The head at a local independent day and boarding school has shared some home truths ahead of GCSE and A-level results day this year.
The rite of passage of sitting GCSEs or A levels and all of the associated ups and downs, has once again been impacted this year, and students face yet another period of worry this summer as results day looms.
Whilst most schools have been very good at preparing their pupils and teachers for the TAG (Teacher Assessed Grades) process, it has been a year of uncertainty and Headteacher at St Margaret’s School in Hertfordshire, Lara Péchard, has shared some useful advice with local parents to help them to prepare for the coming weeks as she recognises that 2021 has been another difficult year for young learners.
She commented: “Once again our children have been stripped of their opportunity to sit exams, not to mention to experience the personal satisfaction and growth that comes with such achievement. For many, their learning experiences over recent months will have been tarnished too. This is certainly the case for science where students have not been able conduct science experiments and also creative arts like drama, where students have been unable to undertake theatrical drama performances. This is perhaps the most saddening thing as many will have lost enthusiasm for their future paths and may have lost energy.”
Ms Péchard warned that although this has been a tough year for many, now is the time for students to do all of the things they love and have missed, catch up with friends and family, enjoy the outdoors, immerse themselves in activities, reset aspirations and re-evaluate their priorities.
She added: “At this point in time, I would urge students and parents to squeeze as much information and support out of their school as possible, in particular, insight around careers advice. If they know what they are studying at A level or University, then get gently preparing and reading. Trust the process that your school has put in place, try not to worry and channel any anxieties into something productive that will help you for the next stage.”
Ms Péchard also urged parents to encourage their child to see this as a week or two out of a long summer and to reach out for support if they need help. She also highlighted that parents should try to dissuade their child from getting involved in ‘online worst-case scenario chatter’.
In preparation for results day, Péchard says families should keep talking and set time aside.
She said: “Eat together as a family and do things in real life, away from the virtual world. Parents might want to take a few days off work if that is possible. Encourage an early night before the big day so you are raring to go that morning. Be prepared, clear on the time that the results are released in schools and come into school so staff can help and support. Parents should try to focus on the hard work and offer support rather than focus on grades or the disruption of this last year. Keep the attention on the excitement of what is coming – results are about the future.”

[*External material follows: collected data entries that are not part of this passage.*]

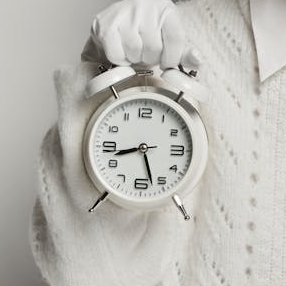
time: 8:27
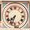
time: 7:33
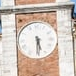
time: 5:30
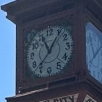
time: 11:05
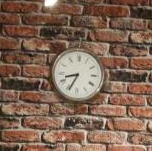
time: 8:34
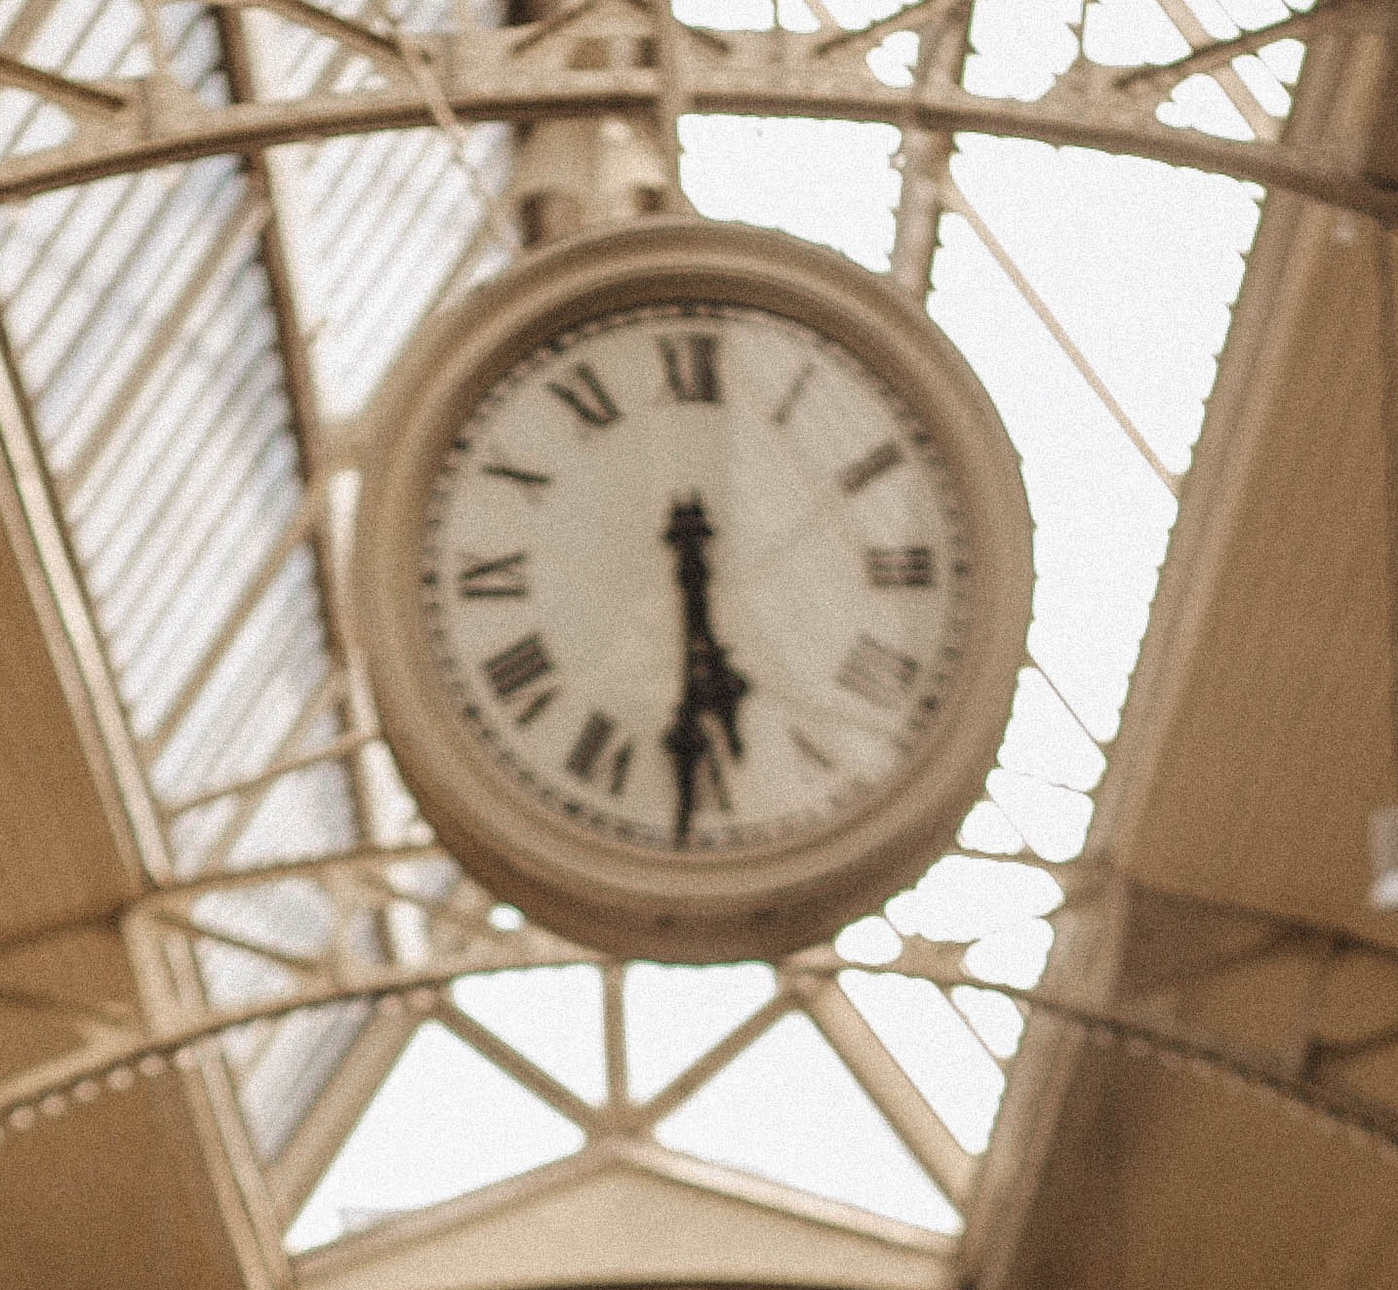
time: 5:30
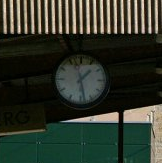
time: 1:28
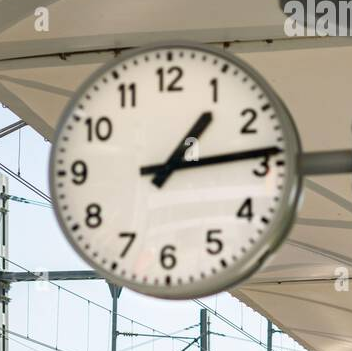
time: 1:13
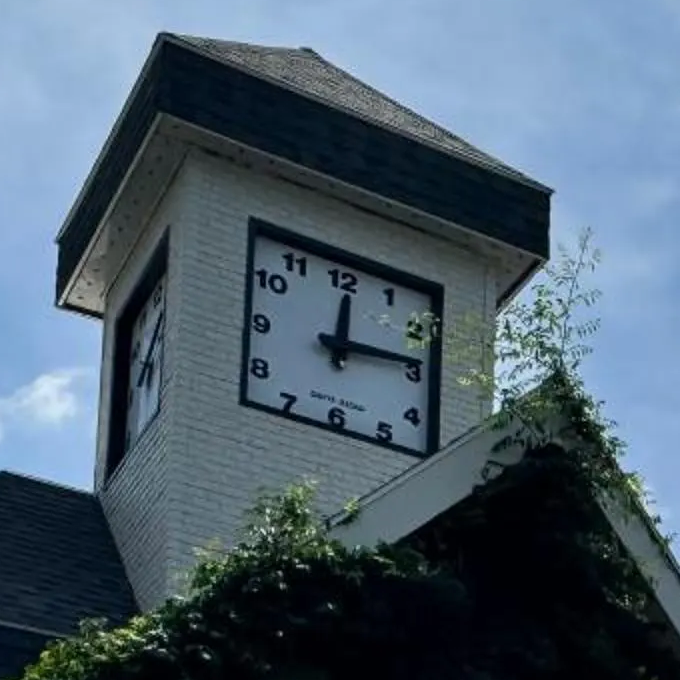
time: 12:14
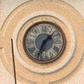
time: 1:34
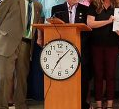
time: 7:07
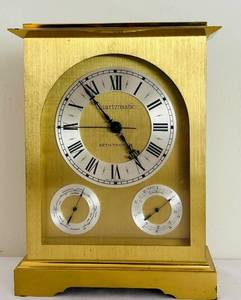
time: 4:53
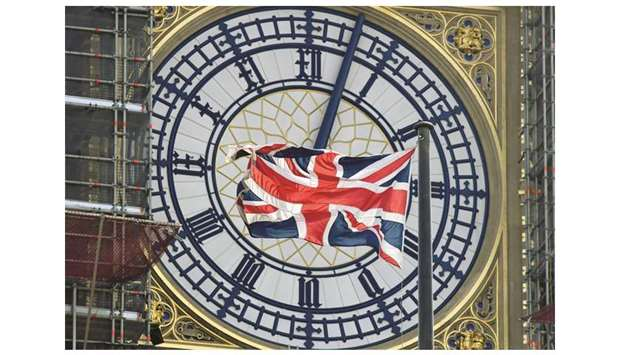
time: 9:02
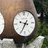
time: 9:35
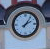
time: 2:06
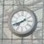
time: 7:40
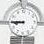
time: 8:45
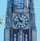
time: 10:42
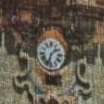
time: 1:33
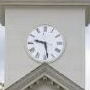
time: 9:28
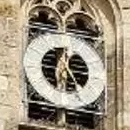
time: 12:24
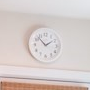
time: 1:52
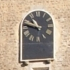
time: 10:48
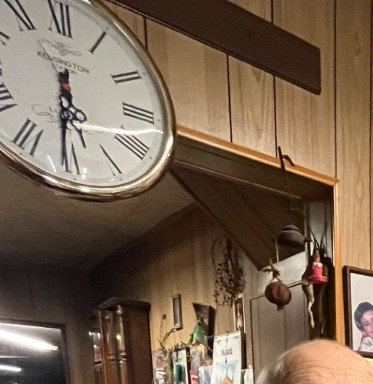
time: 5:30
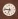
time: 6:47
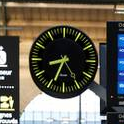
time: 8:34
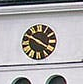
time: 3:48
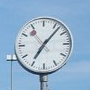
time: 7:07
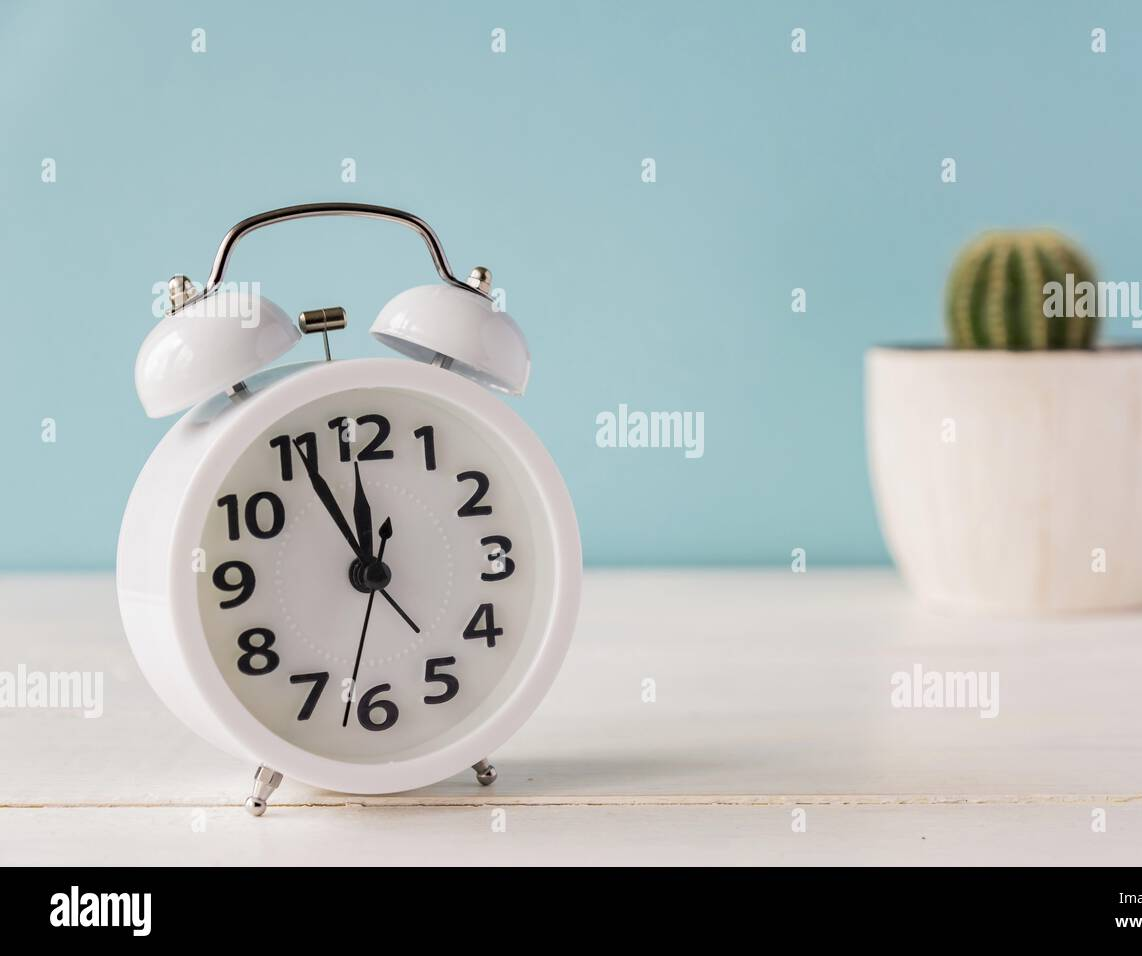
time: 11:55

For some, results day might hold disappointment and for others, it will be perfect. Ms Péchard shares some tips below to prepare for either situation:
If results day is disappointing:
• Steer your child towards a practical rather than emotional response if you can.
• Make sure you come into school so staff can advise you. Together you can forge a plan and move forward. This year there are processes for appeals or internal enquiries although they are different to normal.
• Your child might want to talk through their future choices with their Head of Year or a teacher, encourage them to bottom-out their questions and to lead on this. Talk about the possibilities to demonstrate there is always a way through these outcomes.
• Parents in this moment have to be a splendid mix of supporter (ready with hugs but also allow their child to take personal responsibility) and of course serve as taxi driver!
• Don’t forget to celebrate what has gone well, this is an important day so try to find the light in the tunnel.
If results day is spot on:
• Even if your results are perfect, still come into school and speak with staff, celebrate your hard work and achievement, it can help add to a sense of achievement which has been missing this last year.
• Then come together with loved ones to mark this time (even if there are decisions still to make), it is a special point in your child’s life and we will all have to work harder this year to make it feel special.